■ **Problems and tasks**:
[1] According to the biography of Reuben Peninton, where were the master carrier's stables located?
[2] State whether each statement agrees with the biography of Reuben Peninton, and quote the deciding words from it. (a) The master carrier's father was a stonemason from Yorkshire. (b) The younger Clara Rebecca, who inherited her uncle's real estate, married and moved to Rockdale. (c) The Sydney City Mission's Glebe branch moved into its own hall at 75 Bay Street in 1903.
[3] Rewrite as a bulleted list the paragraph of the biography of Reuben Peninton that begins "A parishioner of St John’s Bishopthorpe", keeping its main facts.

■ **Selected excerpt**:
=======
Reuben Peninton, 1930. (photo courtesy of Narelle Munro.)
Reuben Peninton, 1930.
(photo courtesy of Narelle Munro.)

Reuben Peninton was a master carrier with stables at 24a Sheehy Street, near Blackwattle Bay.  Sugar was one of the main goods he delivered, sometimes stopping at local schools where his immaculately groomed draught horses were much admired.  During his life he lived at several places in Glebe: 42 Forsyth Street, 25 Avona

Avenue, 8 Lombard Street and 54 Forsyth Street.  At the time of his death he owned two of those properties: 8 Lombard Street (valued at £135) and 54 Forsyth Street (£450) together with land at Davistown near Gosford (£40).  

Reuben was the fifth of nine children born to Reuben Peninton, a stonemason from Yorkshire, and Mary Ann née Goddard.  By 1867 the family had moved from Parramatta Street to Glebe.  Of Reuben’s siblings William – two years older – became a carter, Henry a drayman and George a greengrocer then poulterer.  The family clustered around Forsyth and Lombard Streets.  At various times there were Penintons at numbers 29, 31, 35, 36, 38, 42, 54, 62 and 70 Forsyth Street; by 1934 several had moved to Darghan Street (numbers 47, 54, 80, 82).  After William’s death in 1924 Reuben moved into 54 Forsyth Street where his sister-in-law Clara Rebecca kept house.  She died in 1935.  Her youngest child, also Clara Rebecca, then took on the role of carer.  Clara, who had left school at 14 to help at home, inherited her uncle’s real estate but left the district to live with an older sister and her husband in Rockdale.  Like Reuben, she did not marry.

A parishioner of St John’s Bishopthorpe, Reuben was buried next to William and Clara in the Presbyterian section of Rookwood Cemetery.  He was a Mason.  Members of the Glebe Municipal Reform Association marked his passing with a minute’s silence.  From the early 1900s Reuben had also been involved with the activities of the Sydney City Mission.  The Mission’s Glebe branch first met in the Bay Street Ragged School before moving into its own hall at 75 Bay Street in 1894.  An adjoining building for youth activities was built in 1903 and operations were transferred to a new hall in St Johns in 1929.  Peninton young women helped with the Girls’ Club, children’s picnics and jumble sales at Glebe Town Hall.  The Peninton boys helped with the choir library.  Reuben was active with the Mission Sunday School. 

A nephew, Henry Reuben, always referred to by his second name, was the orphaned son of Christopher (1861- 96) and his wife Margaret who died suddenly in 1902 at home at 36 Forsyth Street. The missionary James Mills, who visited both on their deathbeds,
paid tribute to Margaret’s work with the poor and in raising money to pay off the building debt – ‘one of the best collectors the City Mission ever had’. When Reuben, aged 21, enlisted in the AIF in 1916 he named his sister Mary Walker as next of kin. On returning
to Australia he lived with Mary and her husband Arthur at 58 Talford Street. Reuben’s photo in uniform was one of those projected onto a screen at ceremonies held by the City Mission which urged locals to join up in the ‘battle for truth, righteousness and
justice’.

Another Reuben Peninton was William and Clara’s third child (1881 –1941) who lived at 42 Forsyth Street. His elder son was also christened Reuben.
=======
■ **Extracted data**:

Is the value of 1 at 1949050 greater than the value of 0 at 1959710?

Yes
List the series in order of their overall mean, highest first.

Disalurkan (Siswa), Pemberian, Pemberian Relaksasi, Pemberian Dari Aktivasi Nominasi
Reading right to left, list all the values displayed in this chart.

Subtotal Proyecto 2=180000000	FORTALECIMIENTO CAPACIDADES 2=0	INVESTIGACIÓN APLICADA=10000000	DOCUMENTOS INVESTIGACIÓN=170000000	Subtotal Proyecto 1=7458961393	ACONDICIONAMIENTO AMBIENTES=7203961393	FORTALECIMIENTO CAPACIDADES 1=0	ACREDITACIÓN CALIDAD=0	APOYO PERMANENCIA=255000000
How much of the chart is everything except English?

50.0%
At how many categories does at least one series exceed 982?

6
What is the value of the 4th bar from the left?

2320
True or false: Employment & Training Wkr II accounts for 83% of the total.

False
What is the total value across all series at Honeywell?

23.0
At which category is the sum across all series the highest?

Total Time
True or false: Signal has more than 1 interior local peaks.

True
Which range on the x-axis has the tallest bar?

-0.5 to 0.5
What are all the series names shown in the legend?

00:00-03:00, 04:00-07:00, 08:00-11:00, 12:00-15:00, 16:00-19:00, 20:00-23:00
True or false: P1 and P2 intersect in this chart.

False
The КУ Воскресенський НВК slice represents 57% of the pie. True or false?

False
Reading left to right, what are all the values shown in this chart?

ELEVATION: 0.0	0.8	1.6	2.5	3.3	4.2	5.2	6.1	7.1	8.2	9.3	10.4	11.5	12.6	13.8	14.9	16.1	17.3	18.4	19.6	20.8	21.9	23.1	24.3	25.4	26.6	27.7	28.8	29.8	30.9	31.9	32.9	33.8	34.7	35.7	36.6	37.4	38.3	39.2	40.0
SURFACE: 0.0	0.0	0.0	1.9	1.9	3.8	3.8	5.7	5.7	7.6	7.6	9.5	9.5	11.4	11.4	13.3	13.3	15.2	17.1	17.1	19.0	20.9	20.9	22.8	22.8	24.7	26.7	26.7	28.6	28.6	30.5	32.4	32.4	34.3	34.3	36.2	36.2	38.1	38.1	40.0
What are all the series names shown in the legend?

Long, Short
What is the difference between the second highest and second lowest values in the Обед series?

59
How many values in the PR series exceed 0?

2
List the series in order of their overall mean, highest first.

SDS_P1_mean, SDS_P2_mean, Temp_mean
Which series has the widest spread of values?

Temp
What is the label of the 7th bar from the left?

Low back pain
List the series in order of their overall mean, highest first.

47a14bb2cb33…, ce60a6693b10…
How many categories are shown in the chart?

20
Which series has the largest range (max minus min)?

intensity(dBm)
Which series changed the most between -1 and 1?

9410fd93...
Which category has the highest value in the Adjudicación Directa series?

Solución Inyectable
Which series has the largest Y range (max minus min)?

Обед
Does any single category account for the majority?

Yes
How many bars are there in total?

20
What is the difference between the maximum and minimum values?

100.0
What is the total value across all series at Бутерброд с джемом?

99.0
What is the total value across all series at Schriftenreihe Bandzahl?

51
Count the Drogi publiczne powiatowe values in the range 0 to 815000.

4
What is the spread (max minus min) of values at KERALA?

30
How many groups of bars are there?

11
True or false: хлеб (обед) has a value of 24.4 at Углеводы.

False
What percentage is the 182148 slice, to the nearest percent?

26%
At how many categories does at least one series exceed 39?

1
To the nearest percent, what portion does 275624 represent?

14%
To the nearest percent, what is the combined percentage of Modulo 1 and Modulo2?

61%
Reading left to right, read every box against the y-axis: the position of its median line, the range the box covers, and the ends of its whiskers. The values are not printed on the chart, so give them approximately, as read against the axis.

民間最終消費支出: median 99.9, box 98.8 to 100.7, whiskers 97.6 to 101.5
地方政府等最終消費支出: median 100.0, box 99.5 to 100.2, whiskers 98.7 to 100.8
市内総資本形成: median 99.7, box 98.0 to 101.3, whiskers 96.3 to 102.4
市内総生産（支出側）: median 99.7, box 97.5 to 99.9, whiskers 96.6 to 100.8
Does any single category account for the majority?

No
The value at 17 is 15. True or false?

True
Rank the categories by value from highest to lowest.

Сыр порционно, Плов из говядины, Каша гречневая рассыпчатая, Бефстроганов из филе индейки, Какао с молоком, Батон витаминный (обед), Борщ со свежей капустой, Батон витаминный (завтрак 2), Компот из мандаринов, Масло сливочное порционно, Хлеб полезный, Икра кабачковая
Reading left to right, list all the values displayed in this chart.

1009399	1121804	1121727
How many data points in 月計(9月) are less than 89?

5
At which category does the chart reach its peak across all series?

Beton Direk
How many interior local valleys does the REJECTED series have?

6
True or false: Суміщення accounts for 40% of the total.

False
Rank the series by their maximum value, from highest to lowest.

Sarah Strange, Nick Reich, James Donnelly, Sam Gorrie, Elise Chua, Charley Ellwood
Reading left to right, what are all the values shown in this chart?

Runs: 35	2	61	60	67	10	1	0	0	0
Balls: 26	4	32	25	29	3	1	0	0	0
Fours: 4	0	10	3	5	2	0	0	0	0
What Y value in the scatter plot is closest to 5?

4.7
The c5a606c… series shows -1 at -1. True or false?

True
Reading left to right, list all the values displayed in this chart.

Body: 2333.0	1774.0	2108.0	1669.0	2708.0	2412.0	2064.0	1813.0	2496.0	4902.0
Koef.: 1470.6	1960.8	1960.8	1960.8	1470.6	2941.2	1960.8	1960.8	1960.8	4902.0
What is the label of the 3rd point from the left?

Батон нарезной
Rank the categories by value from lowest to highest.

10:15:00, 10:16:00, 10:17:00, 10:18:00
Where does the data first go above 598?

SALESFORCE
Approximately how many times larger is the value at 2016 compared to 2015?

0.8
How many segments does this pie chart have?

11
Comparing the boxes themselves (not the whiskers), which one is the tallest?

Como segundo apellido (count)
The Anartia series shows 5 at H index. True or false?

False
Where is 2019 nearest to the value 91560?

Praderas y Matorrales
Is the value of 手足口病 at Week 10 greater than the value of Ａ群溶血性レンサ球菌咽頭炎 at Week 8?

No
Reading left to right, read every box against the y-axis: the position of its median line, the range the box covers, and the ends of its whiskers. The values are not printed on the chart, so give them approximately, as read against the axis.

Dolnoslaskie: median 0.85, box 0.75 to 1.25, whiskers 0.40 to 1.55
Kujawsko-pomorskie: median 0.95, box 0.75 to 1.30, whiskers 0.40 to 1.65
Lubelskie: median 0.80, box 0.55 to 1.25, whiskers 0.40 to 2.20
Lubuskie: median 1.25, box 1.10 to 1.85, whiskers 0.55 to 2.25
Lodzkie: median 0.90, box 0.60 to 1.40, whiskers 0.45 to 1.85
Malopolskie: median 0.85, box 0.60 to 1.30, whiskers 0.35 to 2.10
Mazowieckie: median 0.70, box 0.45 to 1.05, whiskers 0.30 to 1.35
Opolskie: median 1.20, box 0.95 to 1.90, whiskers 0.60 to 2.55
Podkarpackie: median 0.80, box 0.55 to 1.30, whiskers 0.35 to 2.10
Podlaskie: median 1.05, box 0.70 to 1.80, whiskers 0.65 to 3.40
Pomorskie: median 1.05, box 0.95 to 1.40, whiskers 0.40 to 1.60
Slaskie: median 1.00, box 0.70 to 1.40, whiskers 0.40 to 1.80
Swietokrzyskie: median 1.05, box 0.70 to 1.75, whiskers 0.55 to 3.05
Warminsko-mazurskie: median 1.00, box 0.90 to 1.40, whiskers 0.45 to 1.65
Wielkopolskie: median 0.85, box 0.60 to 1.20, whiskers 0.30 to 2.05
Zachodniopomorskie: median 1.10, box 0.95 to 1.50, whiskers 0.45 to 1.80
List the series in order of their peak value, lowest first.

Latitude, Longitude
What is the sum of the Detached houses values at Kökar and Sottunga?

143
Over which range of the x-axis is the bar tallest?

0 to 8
=======
■ **Expected outputs**:
[1] At 24a Sheehy Street, near Blackwattle Bay.

[2]
(a) Yes: "Reuben Peninton, a stonemason from Yorkshire"
(b) No: "Like Reuben, she did not marry."
(c) No: "moving into its own hall at 75 Bay Street in 1894"

[3]
- Reuben, a parishioner of St John’s Bishopthorpe, was buried next to William and Clara in the Presbyterian section of Rookwood Cemetery.
- He was a Mason.
- Members of the Glebe Municipal Reform Association marked his passing with a minute’s silence.
- From the early 1900s he was involved with the Sydney City Mission and was active with its Sunday School.
- The Mission’s Glebe branch first met in the Bay Street Ragged School. It moved into its own hall at 75 Bay Street in 1894, added an adjoining building for youth activities in 1903, and transferred to a new hall in St Johns in 1929.
- Peninton young women helped with the Girls’ Club, children’s picnics and jumble sales at Glebe Town Hall.
- The Peninton boys helped with the choir library.